5 Tips On How To Build Lasting Relationships

People crave meaningful and fulfilling relationships. Everyone wants to love and be loved back. Everyone, including people who see themselves as emotionally unavailable. We all need someone to share our fears with, to hold and talk to when things are not right. Someone to celebrate our victories with, and be a leaning shoulder when things go south. What scares most people off relationships is that what takes you time to build can come crumbling down in a minute. You invest everything in someone, then one day they wake up and decide you are not the one. Or you wake up from your Cinderella dreams and realize you two don’t click at all, and self-guilt makes you try not to date again because you don’t want to hurt any more people.

With millennials, relationships are becoming increasingly difficult to build and maintain. ‘Mtaachana tu’ (you will break up in the end) joke has been normalized. People see you in a committed relationship, and they wonder how you manage that. To them, relationships are short term contracts to satisfy your needs, then lay low for a while till the needs arise again. Men approach relationships from a ‘hit and run’ philosophy. Smash it, and move on to the next one. It is the body count that matters. How many broken hearts you leave behind in the process is none of your business.

Ladies, tired of being victims, have turned into opportunists who grab what they can when they can. Spend as much of his money as you can, so that you are ‘compensated’ when he decides to leave. A Poor Man Should Not Erect, that’s the motto. But is it possible to build a lasting relationship? A relationship where you don’t try to take advantage of each other? Yes, it is possible! It is possible to be in a relationship where you build each other, where you stay for each other through the good and bad times.

Here are five tips on how to build a lasting relationship;

Build yourself first

Most people get into relationships because they are tired of being alone. Societal pressure also works to worsen things. When you are single, all you see are happy couples. You feel tinges of jealousy when you see couples holding hands, doing coffee dates, and crave the same for yourself. The biggest mistake you can make is getting into a relationship because you want to feel how others feel. With time, emptiness will kick in, and all you will see will be happy singles and wish to be them. Prepare yourself before you get into a relationship. Learn to love yourself first before you try loving someone else. Appreciate yourself, learn to see yourself as you would want to be seen by others. When you know your self-worth, it will be easier for your partner to value your presence in their lives.

Work to build the relationship

The lovey dovey excitement of a new relationship eventually fizzles out, and you are faced with the cold reality of keeping the relationship going. The chemistry may be great, but at some point, the relationship will get out of the lab. They say. You have to work to keep it going.
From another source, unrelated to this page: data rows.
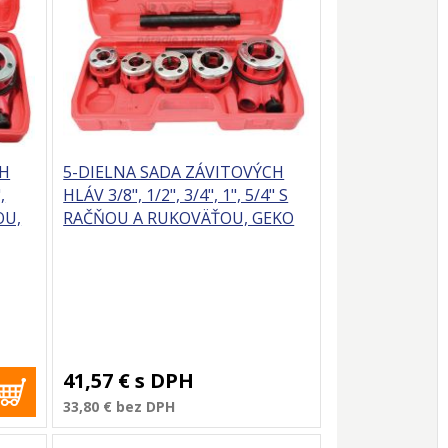
CH
5-DIELNA SADA ZÁVITOVÝCH
,
HLÁV 3/8", 1/2", 3/4", 1", 5/4" S
OU,
RAČŇOU A RUKOVÄŤOU, GEKO
41,57 €
s DPH
33,80 €
bez DPH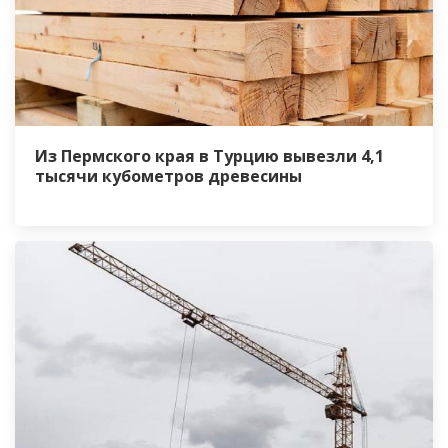
Из Пермского края в Турцию вывезли 4,1
тысячи кубометров древесины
Consistently appreciate each other. Seek to understand each other; it is never about who wins arguments. Most of the time, you will realize that none of you was wrong and that you just misunderstood each other. Compliment each other, always. Do picnics. Enjoy each other’s hobbies. Remind yourselves of the first time you met or started dating, it sounds dumb, but it helps reignite the passion of why they fell for you in the first place. Let a friendship blossom out of your love, so that you two have something to lean on when love fades.

Keep it private

When you love someone, you want to stand on top of the tallest building and shout it out. That might not be a good idea. The ‘mtaachana tu battalion is out there scavenging for their next victim. You can block out the negative vibes, but some of it will rub out on you. This does not mean you keep your relationship a secret, there’s a difference between the two.
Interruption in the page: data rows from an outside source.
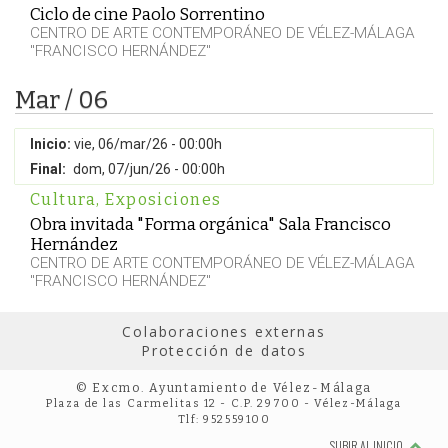
Ciclo de cine Paolo Sorrentino
CENTRO DE ARTE CONTEMPORÁNEO DE VÉLEZ-MÁLAGA
"FRANCISCO HERNÁNDEZ"
Mar / 06
Inicio:
vie, 06/mar/26 - 00:00h
Final:
dom, 07/jun/26 - 00:00h
Cultura
,
Exposiciones
Obra invitada "Forma orgánica" Sala Francisco
Hernández
CENTRO DE ARTE CONTEMPORÁNEO DE VÉLEZ-MÁLAGA
"FRANCISCO HERNÁNDEZ"
Colaboraciones externas
Protección de datos
© Excmo. Ayuntamiento de Vélez-Málaga
Plaza de las Carmelitas 12 - C.P. 29700 - Vélez-Málaga
Tlf: 952559100
SUBIR AL INICIO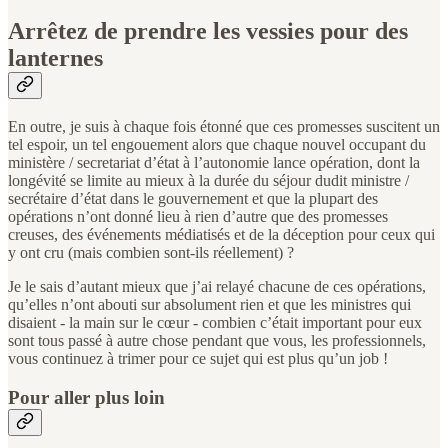
Arrêtez de prendre les vessies pour des
lanternes
En outre, je suis à chaque fois étonné que ces promesses suscitent un
tel espoir, un tel engouement alors que chaque nouvel occupant du
ministère / secretariat d’état à l’autonomie lance opération, dont la
longévité se limite au mieux à la durée du séjour dudit ministre /
secrétaire d’état dans le gouvernement et que la plupart des
opérations n’ont donné lieu à rien d’autre que des promesses
creuses, des événements médiatisés et de la déception pour ceux qui
y ont cru (mais combien sont-ils réellement) ?
Je le sais d’autant mieux que j’ai relayé chacune de ces opérations,
qu’elles n’ont abouti sur absolument rien et que les ministres qui
disaient - la main sur le cœur - combien c’était important pour eux
sont tous passé à autre chose pendant que vous, les professionnels,
vous continuez à trimer pour ce sujet qui est plus qu’un job !
Pour aller plus loin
Don’t test your partner’s limits

Relationships are, to some degree, about tolerating each other. You learn to live with the faults. You work on your faults for the relationship to work out. However, do not try to take advantage of your partner. Don’t try to see how much they can take before they snap. Don’t exploit their weaknesses to your advantage.

Don’t listen to relationship advice

Sounds odd, doesn’t it? Well, here is the thing, some relationship advice can help avoid and also solve some problems. People will tell you the dos and don’ts of a relationship. “Make him breakfast always.” What if he isn’t a breakfast person? You will feel he doesn’t appreciate your morning gesture or he will be taking breakfast just to avoid confrontations. Either way, there is already one unhappy person in that relationship. “Cuddle her always when you go to bed.” What happens in the case that she sleeps spread out like animal skin set out to dry, or in contorted positions, she looks like someone who is about to smuggled out in a suitcase and you cuddling her makes her sleep uncomfortable?

Besides, similar problems might not respond the same way to the same formula. Some people have to take quinine injections for malaria while others just respond to tablets. The same ailment, different treatment methods. Just because the shoe fits does not mean you have to wear it. Choose what advice fits your relationship

Pro tip: always question the intentions of people who give you relationship advice. Not everyone means you well.

Finally, be positive always. It helps a lot, not only in relationships but also in life. A healthy relationship starts with a positive mind. With positivity comes trust. Trust keeps the relationship going.